Research Interests

During the last glacial termination, meltwater routing of the Laurentide Ice Sheet (LIS) may have played a significant role in abrupt climate change and North Atlantic Deep Water (NADW) production. It is theorized that LIS meltwater from proglacial Lake Agassiz flooded the North Atlantic and subsequently weakened NADW production, forcing the North Atlantic region back to glacial conditions. Several meltwater events from the LIS were routed south, via the Mississippi River (MR) to the Gulf of Mexico (GOM). Previous studies show the presence of meltwater in the GOM before the onset of the Younger Dryas (12.8-11.5 ky B.P.) until approximately 13,000 ky B.P., when meltwater routing switched to an unknown spillway. Constraints on the exact timing and magnitude of these meltwater outbursts are currently unknown due to the lack of high-resolution sampling in the GOM. Sampled at an average temporal resolution of 25 years, core MD02-2550 from the anoxic Orca Basin in the GOM provides the necessary resolution to test meltwater routing history.
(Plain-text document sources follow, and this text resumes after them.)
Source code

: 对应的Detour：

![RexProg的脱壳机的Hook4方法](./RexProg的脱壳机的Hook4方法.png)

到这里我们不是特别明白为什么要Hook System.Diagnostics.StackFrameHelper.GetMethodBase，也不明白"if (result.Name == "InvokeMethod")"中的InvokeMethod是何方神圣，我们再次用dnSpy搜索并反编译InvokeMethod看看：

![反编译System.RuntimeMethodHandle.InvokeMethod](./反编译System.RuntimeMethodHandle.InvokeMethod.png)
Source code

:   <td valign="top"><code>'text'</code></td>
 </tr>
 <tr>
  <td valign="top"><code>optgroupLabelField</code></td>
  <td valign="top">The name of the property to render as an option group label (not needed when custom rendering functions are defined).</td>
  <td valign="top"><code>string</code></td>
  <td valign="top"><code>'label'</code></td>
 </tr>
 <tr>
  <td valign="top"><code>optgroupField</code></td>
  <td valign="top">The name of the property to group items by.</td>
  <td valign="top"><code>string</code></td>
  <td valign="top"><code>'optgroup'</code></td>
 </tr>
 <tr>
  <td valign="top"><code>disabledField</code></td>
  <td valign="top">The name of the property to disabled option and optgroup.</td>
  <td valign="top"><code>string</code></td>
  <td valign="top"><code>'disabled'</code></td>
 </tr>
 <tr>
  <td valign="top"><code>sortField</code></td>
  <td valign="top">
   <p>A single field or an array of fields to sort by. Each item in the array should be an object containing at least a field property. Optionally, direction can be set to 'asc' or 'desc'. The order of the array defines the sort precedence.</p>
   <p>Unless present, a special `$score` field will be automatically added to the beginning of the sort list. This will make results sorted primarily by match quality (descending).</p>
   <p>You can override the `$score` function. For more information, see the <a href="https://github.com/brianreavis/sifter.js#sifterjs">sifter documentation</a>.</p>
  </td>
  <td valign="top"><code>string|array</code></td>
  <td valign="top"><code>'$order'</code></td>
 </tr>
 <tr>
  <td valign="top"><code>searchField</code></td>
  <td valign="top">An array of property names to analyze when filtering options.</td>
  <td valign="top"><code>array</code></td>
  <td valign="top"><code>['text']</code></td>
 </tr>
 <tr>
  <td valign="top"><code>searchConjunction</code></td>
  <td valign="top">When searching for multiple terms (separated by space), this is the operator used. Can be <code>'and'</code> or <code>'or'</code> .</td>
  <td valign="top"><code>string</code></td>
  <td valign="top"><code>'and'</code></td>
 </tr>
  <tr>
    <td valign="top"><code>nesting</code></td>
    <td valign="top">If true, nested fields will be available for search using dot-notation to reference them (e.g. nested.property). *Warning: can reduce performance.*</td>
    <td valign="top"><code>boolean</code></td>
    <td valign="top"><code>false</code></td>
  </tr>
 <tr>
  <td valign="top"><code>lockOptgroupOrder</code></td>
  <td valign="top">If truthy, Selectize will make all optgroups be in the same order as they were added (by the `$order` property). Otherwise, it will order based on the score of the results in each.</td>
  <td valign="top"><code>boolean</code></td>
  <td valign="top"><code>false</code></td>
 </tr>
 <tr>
Paired Mg/Ca (proxy for SST) and d18O values, coupled with radiocarbon dating of planktonic foraminifera species Globigerinoides ruber (pink and white varieties) will provide the timing of meltwater input to the GOM. Further analyses will compare GOM temperature variability and meltwater input to high-latitude temperature changes from Greenland and Antarctic ice cores, and the relative strengths of NADW and Antarctic Bottom Water (AABW). Preliminary results show evidence that the cessation of meltwater input to the GOM coincides with the onset of the Younger Dryas, indicating meltwater routing switched, possibly to an eastern route, immediately preceding the Younger Dryas. Additional results will further constrain the timing of meltwater in the GOM and compared to proxy records of changes in NADW strength will serve as an indirect test of the meltwater routing hypothesis. This research will aid in understanding LIS melting dynamics and proglacial Lake Agassiz meltwater routing history and its effects on NADW formation during the last glacial termination.